Work item.
The copy you print must match the listing exactly, with its pictures removed.
Content starts
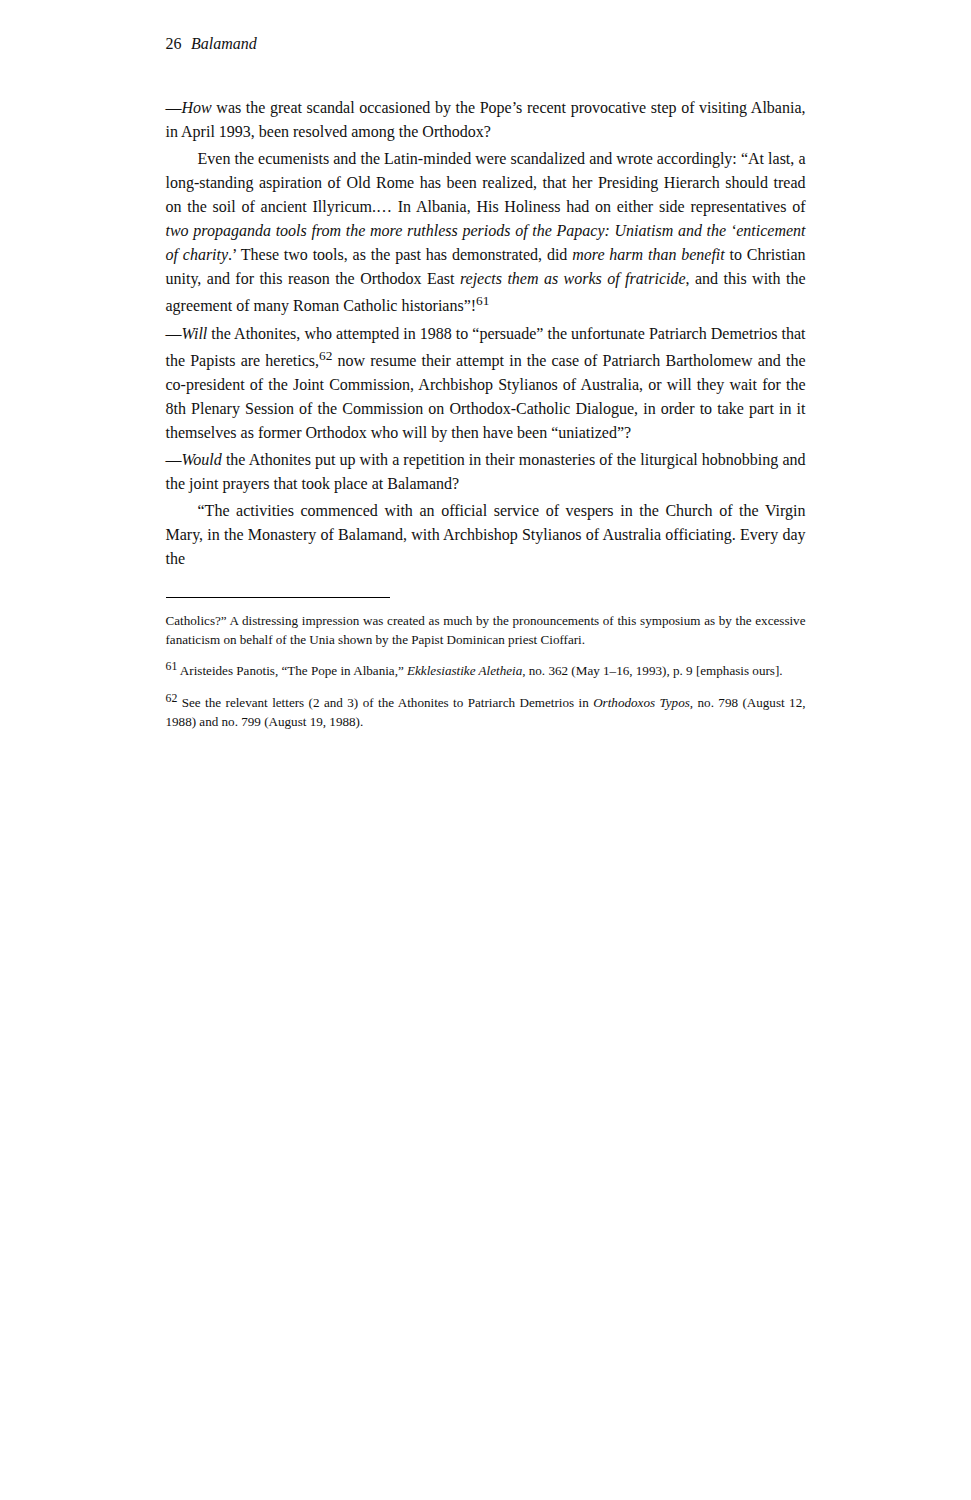26 Balamand
—How was the great scandal occasioned by the Pope’s recent provocative step of visiting Albania, in April 1993, been resolved among the Orthodox?
Even the ecumenists and the Latin-minded were scandalized and wrote accordingly: “At last, a long-standing aspiration of Old Rome has been realized, that her Presiding Hierarch should tread on the soil of ancient Illyricum.… In Albania, His Holiness had on either side representatives of two propaganda tools from the more ruthless periods of the Papacy: Uniatism and the ‘enticement of charity.’ These two tools, as the past has demonstrated, did more harm than benefit to Christian unity, and for this reason the Orthodox East rejects them as works of fratricide, and this with the agreement of many Roman Catholic historians”!61
—Will the Athonites, who attempted in 1988 to “persuade” the unfortunate Patriarch Demetrios that the Papists are heretics,62 now resume their attempt in the case of Patriarch Bartholomew and the co-president of the Joint Commission, Archbishop Stylianos of Australia, or will they wait for the 8th Plenary Session of the Commission on Orthodox-Catholic Dialogue, in order to take part in it themselves as former Orthodox who will by then have been “uniatized”?
—Would the Athonites put up with a repetition in their monasteries of the liturgical hobnobbing and the joint prayers that took place at Balamand?
“The activities commenced with an official service of vespers in the Church of the Virgin Mary, in the Monastery of Balamand, with Archbishop Stylianos of Australia officiating. Every day the
Catholics?” A distressing impression was created as much by the pronouncements of this symposium as by the excessive fanaticism on behalf of the Unia shown by the Papist Dominican priest Cioffari.
61 Aristeides Panotis, “The Pope in Albania,” Ekklesiastike Aletheia, no. 362 (May 1–16, 1993), p. 9 [emphasis ours].
62 See the relevant letters (2 and 3) of the Athonites to Patriarch Demetrios in Orthodoxos Typos, no. 798 (August 12, 1988) and no. 799 (August 19, 1988).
Content ends
Solution for this problem.
26 Balamand
—How was the great scandal occasioned by the Pope’s recent provocative step of visiting Albania, in April 1993, been resolved among the Orthodox?
Even the ecumenists and the Latin-minded were scandalized and wrote accordingly: “At last, a long-standing aspiration of Old Rome has been realized, that her Presiding Hierarch should tread on the soil of ancient Illyricum.… In Albania, His Holiness had on either side representatives of two propaganda tools from the more ruthless periods of the Papacy: Uniatism and the ‘enticement of charity.’ These two tools, as the past has demonstrated, did more harm than benefit to Christian unity, and for this reason the Orthodox East rejects them as works of fratricide, and this with the agreement of many Roman Catholic historians”!61
—Will the Athonites, who attempted in 1988 to “persuade” the unfortunate Patriarch Demetrios that the Papists are heretics,62 now resume their attempt in the case of Patriarch Bartholomew and the co-president of the Joint Commission, Archbishop Stylianos of Australia, or will they wait for the 8th Plenary Session of the Commission on Orthodox-Catholic Dialogue, in order to take part in it themselves as former Orthodox who will by then have been “uniatized”?
—Would the Athonites put up with a repetition in their monasteries of the liturgical hobnobbing and the joint prayers that took place at Balamand?
“The activities commenced with an official service of vespers in the Church of the Virgin Mary, in the Monastery of Balamand, with Archbishop Stylianos of Australia officiating. Every day the
Catholics?” A distressing impression was created as much by the pronouncements of this symposium as by the excessive fanaticism on behalf of the Unia shown by the Papist Dominican priest Cioffari.
61 Aristeides Panotis, “The Pope in Albania,” Ekklesiastike Aletheia, no. 362 (May 1–16, 1993), p. 9 [emphasis ours].
62 See the relevant letters (2 and 3) of the Athonites to Patriarch Demetrios in Orthodoxos Typos, no. 798 (August 12, 1988) and no. 799 (August 19, 1988).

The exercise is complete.